The Branford Early Childhood Collaborative recently unveiled their Community Planning work in a June meeting I attended during which results of the first stage in a two-year early childhood community planning process funded by Graustein Memorial Fund were shared with Branford residents. The results were obtained from surveys, interviews with key people in town, and focus groups with community organizations over the past year. Respondents were asked to identify the advantages that exist for families with young children living in Branford, the major unmet needs of families with young children that the community plan must meet, as well as ways the entire community can support families with young children. I was impressed with the facilitator’s enthusiasm for Branford as he relayed to the audience that community members shared a degree of community pride that he had never seen before. You can learn more about the meeting planning results here.

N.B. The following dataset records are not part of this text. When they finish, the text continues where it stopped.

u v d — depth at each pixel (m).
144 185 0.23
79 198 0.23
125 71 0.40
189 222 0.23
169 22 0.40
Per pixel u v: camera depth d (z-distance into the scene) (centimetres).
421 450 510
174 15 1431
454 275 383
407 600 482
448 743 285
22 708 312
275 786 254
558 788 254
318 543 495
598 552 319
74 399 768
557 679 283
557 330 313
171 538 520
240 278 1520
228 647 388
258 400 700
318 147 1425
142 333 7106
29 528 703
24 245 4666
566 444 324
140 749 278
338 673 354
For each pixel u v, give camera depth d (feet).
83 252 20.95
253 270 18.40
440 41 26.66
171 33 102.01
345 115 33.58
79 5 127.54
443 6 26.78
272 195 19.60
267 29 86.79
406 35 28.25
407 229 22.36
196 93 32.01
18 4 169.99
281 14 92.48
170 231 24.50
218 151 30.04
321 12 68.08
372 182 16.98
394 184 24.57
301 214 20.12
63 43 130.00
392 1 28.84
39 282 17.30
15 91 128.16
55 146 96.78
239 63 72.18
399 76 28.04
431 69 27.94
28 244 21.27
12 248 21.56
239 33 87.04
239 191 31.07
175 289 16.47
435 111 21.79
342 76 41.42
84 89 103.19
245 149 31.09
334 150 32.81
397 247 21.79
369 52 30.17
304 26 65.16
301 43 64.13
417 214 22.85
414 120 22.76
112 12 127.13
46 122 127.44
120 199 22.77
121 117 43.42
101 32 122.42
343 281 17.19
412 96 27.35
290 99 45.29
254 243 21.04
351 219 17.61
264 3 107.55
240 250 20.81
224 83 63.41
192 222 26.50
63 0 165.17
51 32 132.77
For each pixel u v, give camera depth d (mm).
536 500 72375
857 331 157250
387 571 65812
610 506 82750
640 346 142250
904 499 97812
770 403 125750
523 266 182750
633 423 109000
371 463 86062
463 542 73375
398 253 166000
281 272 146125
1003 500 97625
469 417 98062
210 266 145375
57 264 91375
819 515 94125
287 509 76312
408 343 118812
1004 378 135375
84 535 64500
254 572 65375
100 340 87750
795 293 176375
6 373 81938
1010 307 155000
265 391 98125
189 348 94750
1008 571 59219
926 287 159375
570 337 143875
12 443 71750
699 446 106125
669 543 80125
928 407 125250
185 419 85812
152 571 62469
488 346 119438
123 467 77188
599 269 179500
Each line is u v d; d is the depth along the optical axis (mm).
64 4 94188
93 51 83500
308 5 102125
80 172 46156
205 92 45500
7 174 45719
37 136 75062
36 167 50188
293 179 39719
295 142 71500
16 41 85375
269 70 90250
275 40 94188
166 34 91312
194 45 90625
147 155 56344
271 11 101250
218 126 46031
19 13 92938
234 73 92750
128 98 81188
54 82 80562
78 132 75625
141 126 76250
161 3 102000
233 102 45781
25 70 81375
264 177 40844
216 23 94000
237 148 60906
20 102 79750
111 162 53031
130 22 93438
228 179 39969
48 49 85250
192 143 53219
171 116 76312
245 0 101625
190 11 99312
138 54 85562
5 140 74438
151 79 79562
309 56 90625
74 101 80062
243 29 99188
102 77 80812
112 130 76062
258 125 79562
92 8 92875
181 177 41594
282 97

This summer, I also attended a West Haven Early Childhood Council meeting with a committed group of educators who discussed ways to engage families in their children’s school and community. Data around the conditions of children and families at birth in West Haven was also shared and members talked about ways to improve access to information and services in the health care arena. I also had a chance to talk about United Way of Greater New Haven’s education work and underscore our excitement in learning about ways we can work with and support town early childhood collaborative initiatives.
I am eager to see how we can work together in the coming months to help support our community one family at a time. I think it will take patience, a lot of listening and collaboration, but I am confident that we can achieve our common goal of making sure kids show up to school ready to learn.